Set after the climactic collapse that was X-Men: The Last Stand, The Wolverine follows Logan into his self-imposed exile, having dropped his heroic X-mantle out of guilt from the death of his love, Jean Grey, at his hands. Leading a stark, lonely existence in the wilderness, with only the local fauna, his own nightmares and whiskey for company, Logan is sought out by Yukio (Rila Fukushima), a red-haired femme fatale who serves Yashida (Haruhiko Yamanouchi), the soldier Logan had saved from the nuclear weapon dropped on the beaches of Nagasaki.

Yashida, now a technology magnate in Tokyo, is on his deathbed and seeks an audience with the man who saved his life under the pretense of saying farewell. Not one to deny a dying man his wish, Logan makes the trip to the Land of the Rising Sun to find his friend frail and forlorn under the care of the mysterious Dr. Green (Svetlana Khodchenkova), withering away before the eyes of his loving granddaughter, Mariko (Tao Okamoto), and grim son, Shingen (Hiroyuki Sanada).

It seems Yashida’s request was not all pleasantries, as he offers to take Logan’s regenerative abilities as if lifting a curse from his one-time savior. Shortly after being rebuffed, Yashida bites it in the middle of the night, just one more ghost to haunt the hirsute hero. With Logan set to return to solitude, things go sideways when the Japanese mob crashes the funeral to make off with Mariko, who happens to be Yashida’s heir. Aided by Mariko’s childhood friend Harada (Will Yun Lee), who’s quite handy with a bow, Logan keeps the princess out of harm’s way, but how long can one man, whose healing ability is mysteriously absent, protect his fair lady against the Yakuza and who-the-hell-knows who else?

The Wolverine gives fans what they wanted out of the X-Men Origins: Wolverine, a kickass Wolvie flick that doesn’t destroy all the conventions of the character they love.
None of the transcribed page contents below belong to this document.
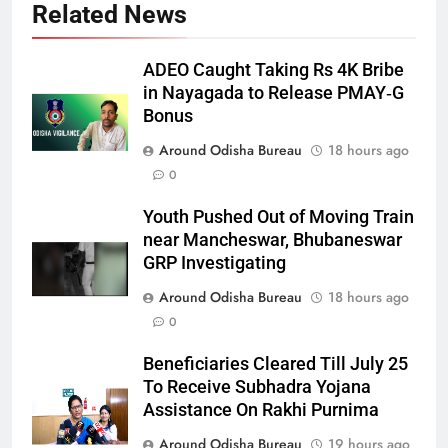
Related News
ADEO Caught Taking Rs 4K Bribe
in Nayagada to Release PMAY‑G
Bonus
Around Odisha Bureau
18 hours ago
0
Youth Pushed Out of Moving Train
near Mancheswar, Bhubaneswar
GRP Investigating
Around Odisha Bureau
18 hours ago
0
Beneficiaries Cleared Till July 25
To Receive Subhadra Yojana
Assistance On Rakhi Purnima
Around Odisha Bureau
19 hours ago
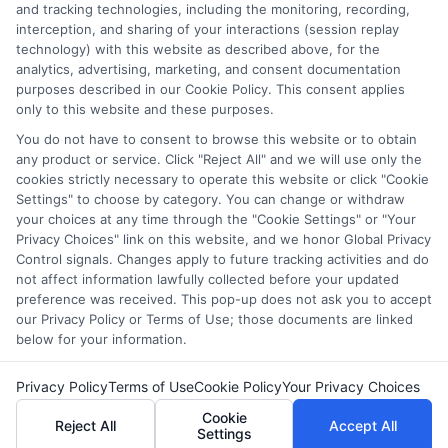
they intended to provide, a comprehensive list of all schools
and tracking technologies, including the monitoring, recording,
interception, and sharing of your interactions (session replay
(a) in the United States (b) located in a specific geographic
technology) with this website as described above, for the
area or (c) that offer a particular program of study. By
analytics, advertising, marketing, and consent documentation
providing information or agreeing to be contacted by a
purposes described in our Cookie Policy. This consent applies
Sponsored School, you are in no way obligated to apply to
only to this website and these purposes.
or enroll with the school.
You do not have to consent to browse this website or to obtain
any product or service. Click "Reject All" and we will use only the
This is an offer for educational opportunities and not an
cookies strictly necessary to operate this website or click "Cookie
offer for nor a guarantee of enrollment or employment.
Settings" to choose by category. You can change or withdraw
Students should consult with a representative from the
your choices at any time through the "Cookie Settings" or "Your
school they select to learn more about career opportunities
Privacy Choices" link on this website, and we honor Global Privacy
in that field. Program outcomes vary according to each
Control signals. Changes apply to future tracking activities and do
institution’s specific program curriculum.
not affect information lawfully collected before your updated
preference was received. This pop-up does not ask you to accept
our Privacy Policy or Terms of Use; those documents are linked
below for your information.
Privacy Policy
Terms of Use
Cookie Policy
Your Privacy Choices
Copyright ©
2026 DegreeOnline.Education
Cookie
Reject All
Accept All
Settings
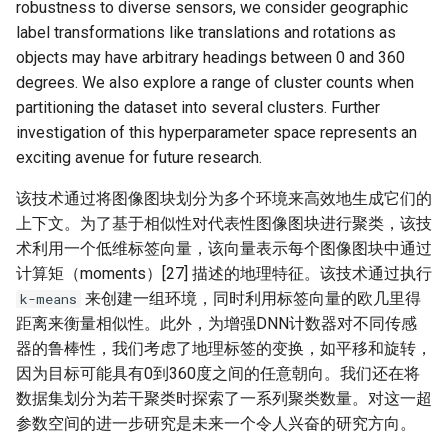
robustness to diverse sensors, we consider geographic
label transformations like translations and rotations as
objects may have arbitrary headings between 0 and 360
degrees. We also explore a range of cluster counts when
partitioning the dataset into several clusters. Further
investigation of this hyperparameter space represents an
exciting avenue for future research.
该技术通过将图像图块划分为多个环境来高效地生成它们的
上下文。为了基于相似性对代表性图像图块进行聚类，该技
术利用一个低维标签向量，该向量表示每个图像图块中通过
计算矩（moments）[27] 描述的地理特征。该技术通过执行
来创建一组环境，同时利用标签向量的欧几里得
k-means
距离来衡量相似性。此外，为增强DNN计数器对不同传感
器的鲁棒性，我们考虑了地理标签的变换，如平移和旋转，
因为目标可能具有0到360度之间的任意朝向。我们还在将
数据集划分为若干聚类时探索了一系列聚类数量。对这一超
参数空间的进一步研究是未来一个令人兴奋的研究方向。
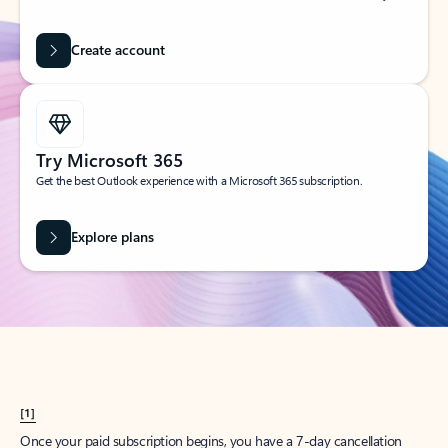
Create account
Try Microsoft 365
Get the best Outlook experience with a Microsoft 365 subscription.
Explore plans
[1]
Once your paid subscription begins, you have a 7-day cancellation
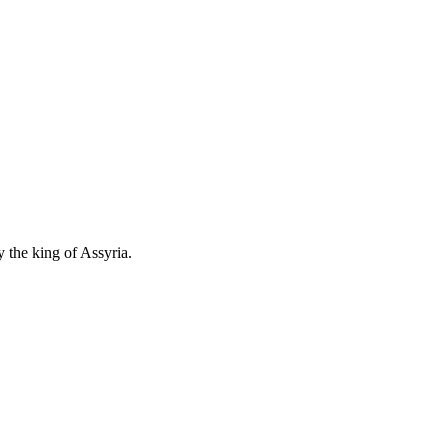
 the king of Assyria.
Billed as a standalone installment rather than a sequel, it’s based on a Wolverine comic book arc created by the revered Chris Claremont and Frank Miller duo in the early 1980s. While a 30-year gap between the source material and production necessitated some changes, this introspective odyssey should satisfy casual fans and fanboys alike. It reclaims the emotion found woefully lacking in the previous two films (Last Stand and Origins) and explores the soul of the warrior-turned-wanderer and the demons within. Jackman is at his best, bub, and with a solid script and direction, The Wolverine may just be the breath of life the X-Films need to reignite excitement in a franchise that had lost its way.

NOTE: Speaking of excitement for the future of the franchise, be sure and stick around until midway through the credits for an X-Men: Days of Future Past teaser.